Yang Li
Department of Computer Science, Western Michigan University, Kalamazoo, MI 49008-5466, USA.
IEEE Trans Pattern Anal Mach Intell. 2008 Mar;30(3):438-50. doi: 10.1109/TPAMI.2007.70706.
Data observations that lie on a manifold can be approximated by a collection of overlapping local patches, the alignment of which in a low dimensional Euclidean space provides an embedding of the data. This paper describes an embedding method using classical multidimensional scaling as a local model based on the fact that a manifold locally resembles an Euclidean space. A set of overlapping neighborhoods are chosen by a greedy approximation algorithm of minimum set cover. Local patches derived from the set of overlapping neighborhoods by classical multidimensional scaling are aligned in order to minimize a residual measure, which has a quadratic form of the resulting global coordinates and can be minimized analytically by solving an eigenvalue problem. This method requires only distances within each neighborhood and provides locally isometric embedding results. The size of the eigenvalue problem scales with the number of overlapping neighborhoods rather than the number of data points. Experiments on both synthetic and real world data sets demonstrate the effectiveness of this method. Extensions and variations of the method are discussed.

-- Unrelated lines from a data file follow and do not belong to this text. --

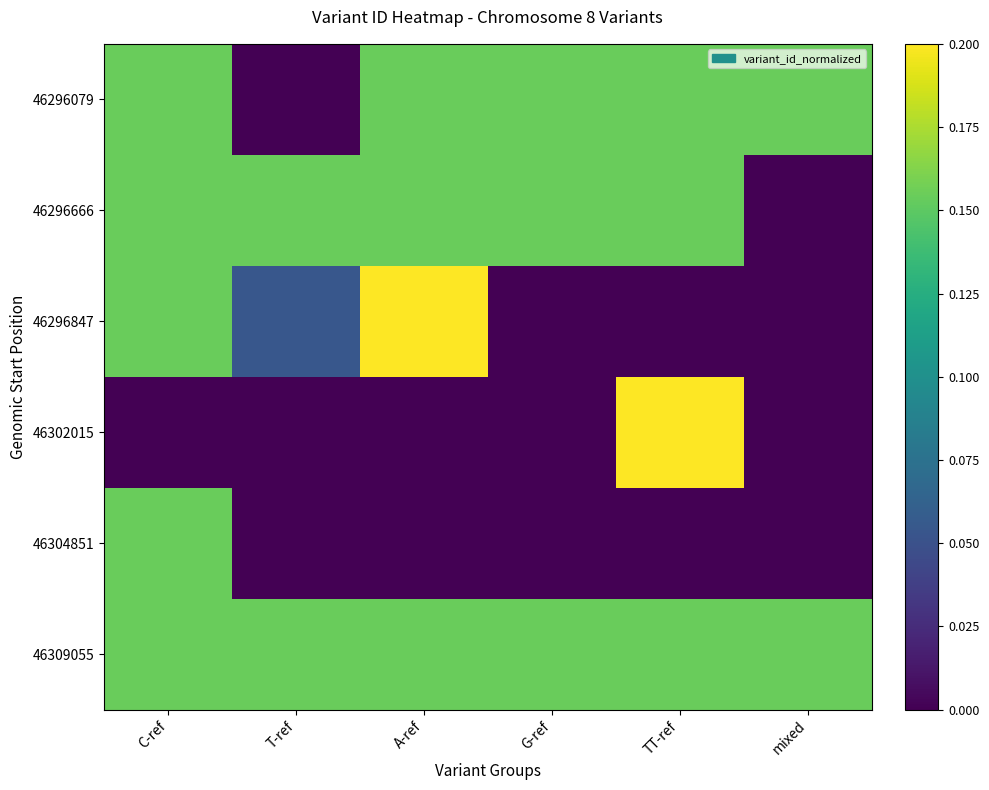

Between C-ref and T-ref, which series saw the biggest shift?

46296079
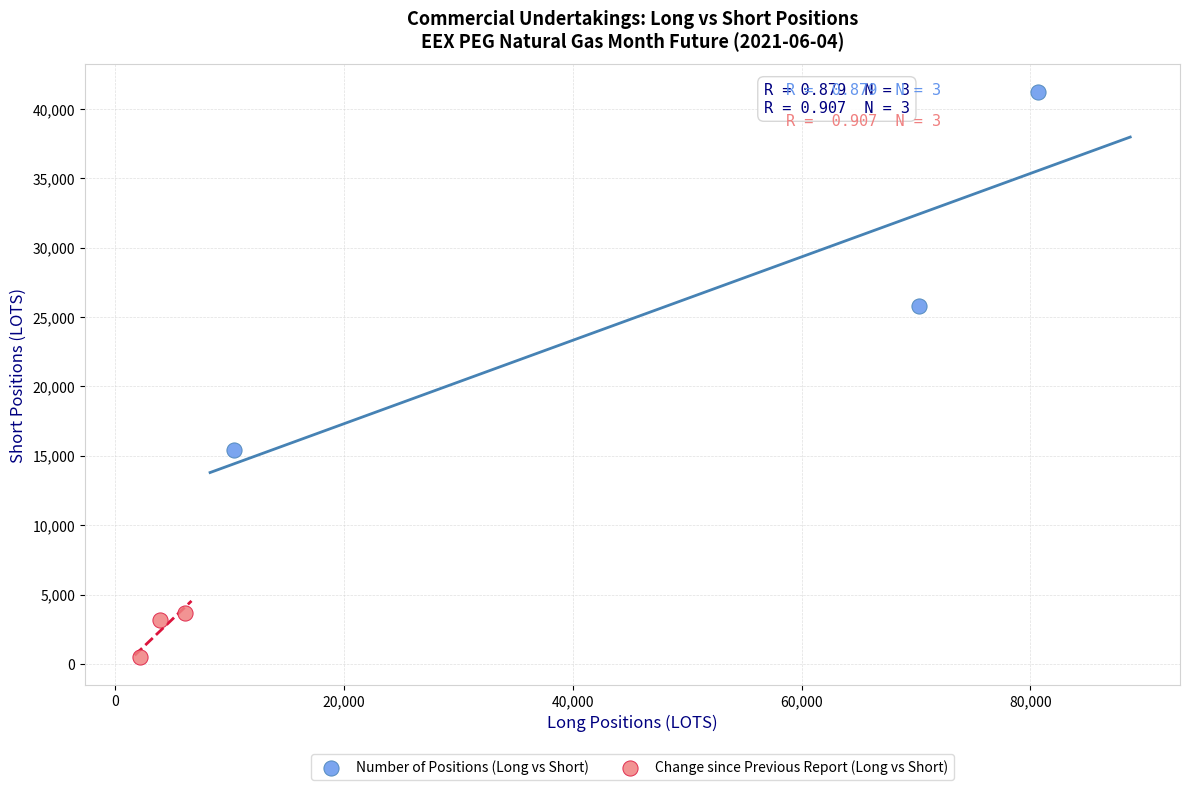

Which series contains the lowest Y value?

Change since Previous Report (Long vs Short)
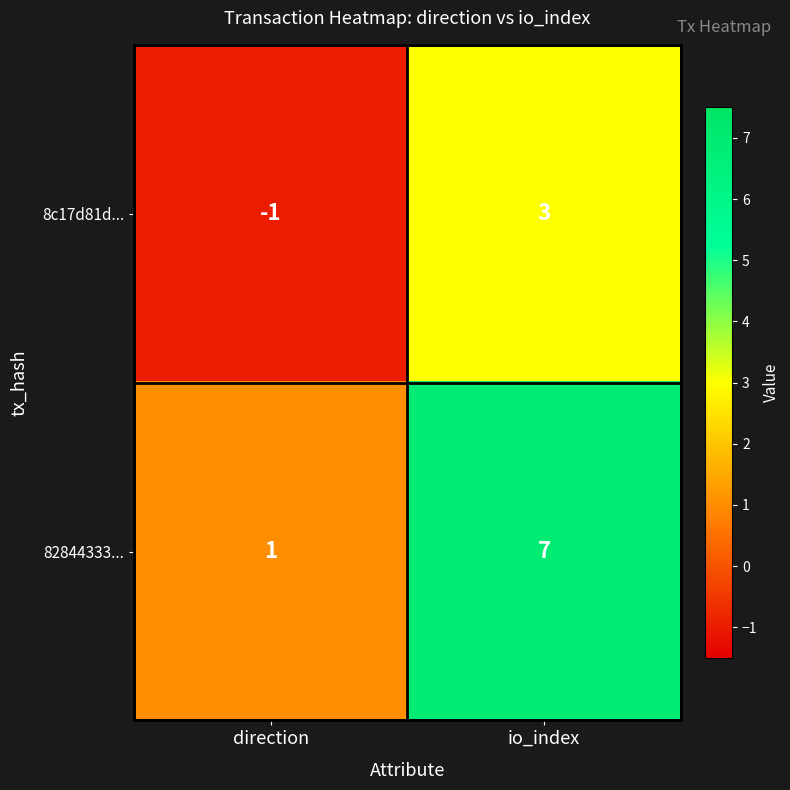

At which category does the chart reach its minimum across all series?

direction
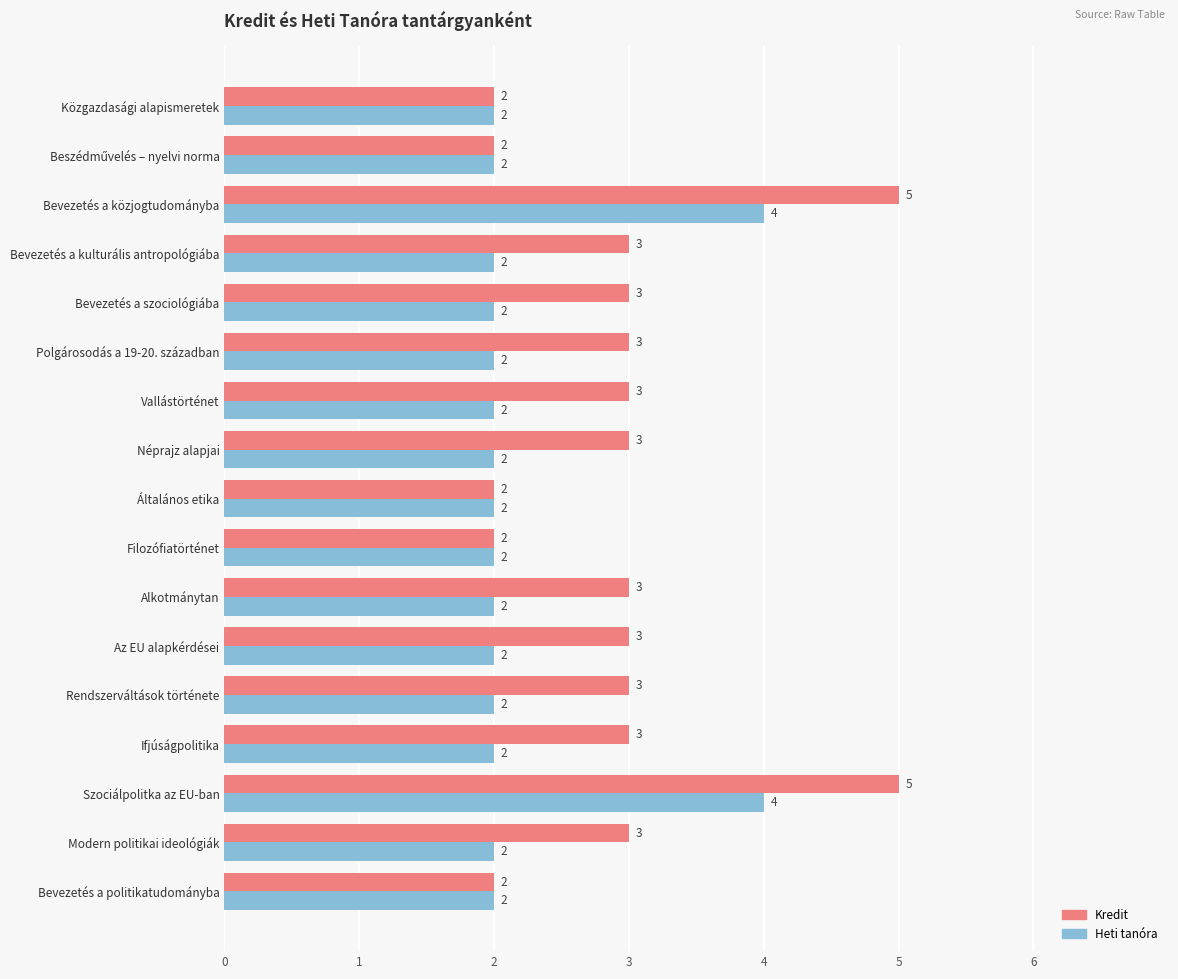

Is the value of Heti tanóra at Modern politikai ideológiák greater than the value of Kredit at Az EU alapkérdései?

No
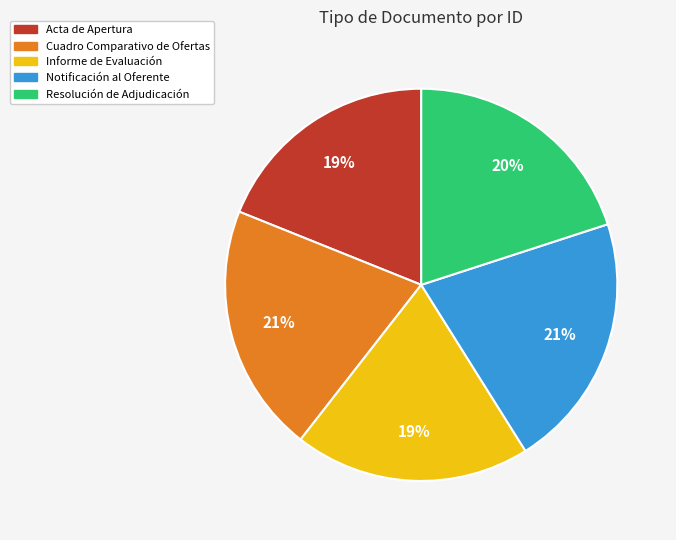

Does Notificación al Oferente account for over 50% of the chart?

No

位于流形上的数据观测值可以通过一组重叠的局部补丁来近似,这些补丁在低维欧几里得空间中的对齐方式提供了数据的嵌入。本文基于流形在局部类似于欧几里得空间这一事实,描述了一种使用经典多维缩放作为局部模型的嵌入方法。通过最小集覆盖的贪心近似算法选择一组重叠邻域。通过经典多维缩放从重叠邻域集导出的局部补丁进行对齐,以最小化一个残差度量,该残差度量是所得全局坐标的二次形式,并且可以通过求解特征值问题进行解析最小化。该方法仅需要每个邻域内的距离,并提供局部等距嵌入结果。特征值问题的规模与重叠邻域的数量成比例,而不是与数据点的数量成比例。在合成数据集和真实世界数据集上的实验证明了该方法的有效性。还讨论了该方法的扩展和变体。